Depuis la mise en place la loi du 11 février 2005 pour l’égalité des droits et des chances, la participation et la citoyenneté des personnes handicapées, notre société française a profité de l’expérience des pays qui ont fait le choix de promouvoir une école inclusive pour réfléchir à la place des élèves à besoins éducatifs particuliers dans notre système éducatif.

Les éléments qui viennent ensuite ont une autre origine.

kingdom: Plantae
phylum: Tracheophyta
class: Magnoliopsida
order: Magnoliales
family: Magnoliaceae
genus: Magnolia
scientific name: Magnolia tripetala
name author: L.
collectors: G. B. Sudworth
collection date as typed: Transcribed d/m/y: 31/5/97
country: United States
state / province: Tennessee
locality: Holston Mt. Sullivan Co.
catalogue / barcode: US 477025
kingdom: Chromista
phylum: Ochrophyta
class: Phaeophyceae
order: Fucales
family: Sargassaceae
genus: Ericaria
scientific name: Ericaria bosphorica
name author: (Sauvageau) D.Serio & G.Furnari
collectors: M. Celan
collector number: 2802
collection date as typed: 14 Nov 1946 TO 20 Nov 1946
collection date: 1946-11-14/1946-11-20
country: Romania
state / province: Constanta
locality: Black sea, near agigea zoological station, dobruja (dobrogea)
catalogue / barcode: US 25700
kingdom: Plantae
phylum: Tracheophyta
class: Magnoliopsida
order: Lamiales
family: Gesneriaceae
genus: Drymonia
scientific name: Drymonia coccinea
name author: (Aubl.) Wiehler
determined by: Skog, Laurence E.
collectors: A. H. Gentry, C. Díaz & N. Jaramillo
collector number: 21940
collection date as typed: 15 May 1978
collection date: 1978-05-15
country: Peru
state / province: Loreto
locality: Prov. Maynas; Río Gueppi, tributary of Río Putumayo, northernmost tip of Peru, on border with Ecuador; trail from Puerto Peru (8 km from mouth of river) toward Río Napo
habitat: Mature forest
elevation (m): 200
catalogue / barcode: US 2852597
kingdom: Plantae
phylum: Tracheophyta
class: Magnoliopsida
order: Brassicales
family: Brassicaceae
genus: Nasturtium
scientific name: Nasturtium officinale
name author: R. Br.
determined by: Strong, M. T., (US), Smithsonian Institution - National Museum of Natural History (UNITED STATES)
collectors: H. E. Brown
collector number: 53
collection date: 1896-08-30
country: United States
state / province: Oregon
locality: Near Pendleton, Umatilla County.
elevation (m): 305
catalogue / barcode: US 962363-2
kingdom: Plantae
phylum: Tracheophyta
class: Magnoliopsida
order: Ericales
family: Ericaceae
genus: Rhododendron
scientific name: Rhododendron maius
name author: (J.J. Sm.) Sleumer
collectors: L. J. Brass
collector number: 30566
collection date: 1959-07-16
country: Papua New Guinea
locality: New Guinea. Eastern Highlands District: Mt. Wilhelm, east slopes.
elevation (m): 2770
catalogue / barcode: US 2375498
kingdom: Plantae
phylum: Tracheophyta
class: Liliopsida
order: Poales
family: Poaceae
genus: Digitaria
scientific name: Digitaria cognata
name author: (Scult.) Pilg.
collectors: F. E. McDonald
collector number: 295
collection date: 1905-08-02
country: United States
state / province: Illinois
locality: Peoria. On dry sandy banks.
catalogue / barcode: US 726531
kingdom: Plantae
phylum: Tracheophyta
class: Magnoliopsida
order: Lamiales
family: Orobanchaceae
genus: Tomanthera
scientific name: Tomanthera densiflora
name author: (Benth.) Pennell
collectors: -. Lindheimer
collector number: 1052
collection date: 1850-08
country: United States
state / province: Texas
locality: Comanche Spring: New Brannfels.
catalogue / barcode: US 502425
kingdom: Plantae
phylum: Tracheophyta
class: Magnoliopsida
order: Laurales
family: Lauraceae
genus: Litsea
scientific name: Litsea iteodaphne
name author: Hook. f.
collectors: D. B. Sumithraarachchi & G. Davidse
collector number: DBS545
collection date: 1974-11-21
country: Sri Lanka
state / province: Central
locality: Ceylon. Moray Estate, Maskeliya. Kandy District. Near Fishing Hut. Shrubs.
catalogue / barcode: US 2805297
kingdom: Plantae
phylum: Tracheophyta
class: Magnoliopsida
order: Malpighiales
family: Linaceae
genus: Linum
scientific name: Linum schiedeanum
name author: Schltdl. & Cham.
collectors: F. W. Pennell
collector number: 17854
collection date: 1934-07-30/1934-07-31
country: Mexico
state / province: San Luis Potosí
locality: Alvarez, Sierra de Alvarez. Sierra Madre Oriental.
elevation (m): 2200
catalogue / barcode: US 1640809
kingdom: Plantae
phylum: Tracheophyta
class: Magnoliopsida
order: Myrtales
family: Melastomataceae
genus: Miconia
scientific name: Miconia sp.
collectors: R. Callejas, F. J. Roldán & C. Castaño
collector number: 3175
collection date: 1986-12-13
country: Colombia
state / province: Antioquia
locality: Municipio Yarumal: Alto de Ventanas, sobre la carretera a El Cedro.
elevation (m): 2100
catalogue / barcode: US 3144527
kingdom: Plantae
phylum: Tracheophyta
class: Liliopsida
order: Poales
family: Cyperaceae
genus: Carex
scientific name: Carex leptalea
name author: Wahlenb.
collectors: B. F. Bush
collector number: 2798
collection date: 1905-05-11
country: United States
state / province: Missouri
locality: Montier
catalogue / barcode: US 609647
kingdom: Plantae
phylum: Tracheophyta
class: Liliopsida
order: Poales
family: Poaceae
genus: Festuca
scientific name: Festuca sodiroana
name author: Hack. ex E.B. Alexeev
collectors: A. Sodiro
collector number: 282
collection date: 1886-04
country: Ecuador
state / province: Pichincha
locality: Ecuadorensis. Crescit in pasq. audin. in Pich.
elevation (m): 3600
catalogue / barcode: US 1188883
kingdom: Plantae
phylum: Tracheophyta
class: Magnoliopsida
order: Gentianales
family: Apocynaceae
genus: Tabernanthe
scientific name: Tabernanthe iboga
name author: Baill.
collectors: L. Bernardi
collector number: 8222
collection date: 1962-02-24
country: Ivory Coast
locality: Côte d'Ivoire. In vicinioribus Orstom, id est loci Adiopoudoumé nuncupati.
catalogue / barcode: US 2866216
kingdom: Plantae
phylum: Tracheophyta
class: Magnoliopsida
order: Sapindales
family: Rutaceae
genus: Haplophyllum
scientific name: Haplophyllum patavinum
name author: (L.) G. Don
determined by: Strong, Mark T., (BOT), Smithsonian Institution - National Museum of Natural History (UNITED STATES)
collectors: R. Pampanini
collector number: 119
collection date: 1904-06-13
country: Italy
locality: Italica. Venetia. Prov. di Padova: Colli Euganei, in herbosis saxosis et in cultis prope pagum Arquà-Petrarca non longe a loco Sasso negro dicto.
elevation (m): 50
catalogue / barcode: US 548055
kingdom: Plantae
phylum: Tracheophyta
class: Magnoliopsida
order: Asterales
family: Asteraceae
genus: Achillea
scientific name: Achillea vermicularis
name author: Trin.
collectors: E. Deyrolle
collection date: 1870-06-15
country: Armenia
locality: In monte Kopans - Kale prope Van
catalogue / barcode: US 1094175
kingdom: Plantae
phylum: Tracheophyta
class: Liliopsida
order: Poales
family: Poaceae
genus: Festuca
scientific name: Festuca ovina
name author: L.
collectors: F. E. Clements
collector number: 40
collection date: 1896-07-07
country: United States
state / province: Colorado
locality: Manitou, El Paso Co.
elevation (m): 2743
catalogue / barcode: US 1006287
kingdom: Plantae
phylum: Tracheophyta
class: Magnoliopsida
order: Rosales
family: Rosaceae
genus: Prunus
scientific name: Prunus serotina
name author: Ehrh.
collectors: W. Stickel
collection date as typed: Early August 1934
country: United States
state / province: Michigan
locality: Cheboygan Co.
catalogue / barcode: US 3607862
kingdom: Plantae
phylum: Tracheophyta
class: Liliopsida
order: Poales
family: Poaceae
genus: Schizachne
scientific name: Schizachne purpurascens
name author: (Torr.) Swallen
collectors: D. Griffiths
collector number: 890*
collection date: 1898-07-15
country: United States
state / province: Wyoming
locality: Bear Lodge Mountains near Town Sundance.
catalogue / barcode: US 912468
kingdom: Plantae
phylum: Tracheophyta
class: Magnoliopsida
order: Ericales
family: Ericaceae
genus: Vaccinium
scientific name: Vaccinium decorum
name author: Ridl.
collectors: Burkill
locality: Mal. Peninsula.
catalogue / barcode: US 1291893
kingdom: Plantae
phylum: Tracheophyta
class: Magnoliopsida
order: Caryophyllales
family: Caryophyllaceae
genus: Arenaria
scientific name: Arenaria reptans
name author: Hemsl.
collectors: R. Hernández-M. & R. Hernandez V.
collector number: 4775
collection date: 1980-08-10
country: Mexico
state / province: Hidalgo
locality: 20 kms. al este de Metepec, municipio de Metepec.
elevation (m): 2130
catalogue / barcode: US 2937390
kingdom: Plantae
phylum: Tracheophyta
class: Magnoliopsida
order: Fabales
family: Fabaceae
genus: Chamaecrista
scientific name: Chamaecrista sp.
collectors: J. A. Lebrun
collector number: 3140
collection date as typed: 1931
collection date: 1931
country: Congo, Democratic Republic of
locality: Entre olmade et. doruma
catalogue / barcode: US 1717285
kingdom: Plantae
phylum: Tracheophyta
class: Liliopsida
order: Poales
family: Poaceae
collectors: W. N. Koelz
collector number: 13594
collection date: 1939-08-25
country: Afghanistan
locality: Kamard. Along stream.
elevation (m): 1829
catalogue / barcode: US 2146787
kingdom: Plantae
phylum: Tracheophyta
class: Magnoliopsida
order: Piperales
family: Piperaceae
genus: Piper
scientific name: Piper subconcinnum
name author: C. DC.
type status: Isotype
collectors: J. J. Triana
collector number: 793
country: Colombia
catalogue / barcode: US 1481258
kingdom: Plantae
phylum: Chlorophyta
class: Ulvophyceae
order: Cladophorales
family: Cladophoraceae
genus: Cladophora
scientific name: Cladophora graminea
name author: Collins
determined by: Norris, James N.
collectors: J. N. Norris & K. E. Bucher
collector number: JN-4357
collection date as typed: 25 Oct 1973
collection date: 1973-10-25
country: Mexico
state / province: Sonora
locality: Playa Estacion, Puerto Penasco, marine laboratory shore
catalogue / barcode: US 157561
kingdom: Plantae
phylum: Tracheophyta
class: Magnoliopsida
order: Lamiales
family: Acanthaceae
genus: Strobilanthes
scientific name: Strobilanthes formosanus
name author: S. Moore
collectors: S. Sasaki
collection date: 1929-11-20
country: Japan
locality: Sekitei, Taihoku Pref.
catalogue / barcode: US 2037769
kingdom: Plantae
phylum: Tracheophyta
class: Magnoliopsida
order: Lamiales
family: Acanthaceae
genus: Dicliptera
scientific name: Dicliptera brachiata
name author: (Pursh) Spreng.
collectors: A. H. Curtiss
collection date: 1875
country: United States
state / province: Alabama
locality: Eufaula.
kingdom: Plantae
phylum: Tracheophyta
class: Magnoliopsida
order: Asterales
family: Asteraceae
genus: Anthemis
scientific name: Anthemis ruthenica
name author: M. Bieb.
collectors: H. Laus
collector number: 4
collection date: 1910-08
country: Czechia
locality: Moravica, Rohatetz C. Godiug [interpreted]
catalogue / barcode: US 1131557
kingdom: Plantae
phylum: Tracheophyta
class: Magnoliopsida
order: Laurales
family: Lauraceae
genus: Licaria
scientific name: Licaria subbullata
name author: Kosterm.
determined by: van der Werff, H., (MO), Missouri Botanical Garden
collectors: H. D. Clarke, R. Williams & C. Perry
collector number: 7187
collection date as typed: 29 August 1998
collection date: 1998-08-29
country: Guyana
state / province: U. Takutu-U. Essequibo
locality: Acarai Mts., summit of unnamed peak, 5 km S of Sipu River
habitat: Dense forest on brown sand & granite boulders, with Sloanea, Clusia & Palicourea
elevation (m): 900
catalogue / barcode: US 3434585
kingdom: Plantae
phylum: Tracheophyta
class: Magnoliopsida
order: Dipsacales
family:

Encore aujourd’hui, de nombreux jeunes ne sont pas ou plus dans le système scolaire traditionnel et se retrouvent sans orientation notamment en secondaire.

À mon avis, nous entamons une marche (longue) qui doit conduire notre société à changer de point de vue sur les questions d’intégration (encore trop présent dans nos discours) et d’inclusion médico-sociale et socio-éducative. Cette orientation marque et accompagne mon cheminement professionnel depuis le début de ma carrière éducative.

De mon point de vue, les changements impulsés par la loi 2014 sur la refondation de l’école et l’émergence des PEDT sont importants puisque cette période correspond à ma prise de fonction en tant que responsable d’un service éducation dans une mairie.

Penser un projet éducatif et social en associant l’ensemble des acteurs a été une opportunité pour les acteurs de territoire de se réunir autour de l’intérêt de l’enfant et des familles au regard de chaque territoire. Malgré les nombreux changements à l’échelle territoriale, il me semble que notre société doit réussir à unir les gouvernances autour d’un objet commun pour ne plus juxtaposer les actions et finalement mettre en cohérence action(s) sociale(s) et politique(s) éducative(s).

Je pense que nous devons poursuivre les efforts d’acculturation qui permettront de penser la pédagogie, l’éducation et l’accompagnement des familles en fonction de la réalité des territoires et des besoins.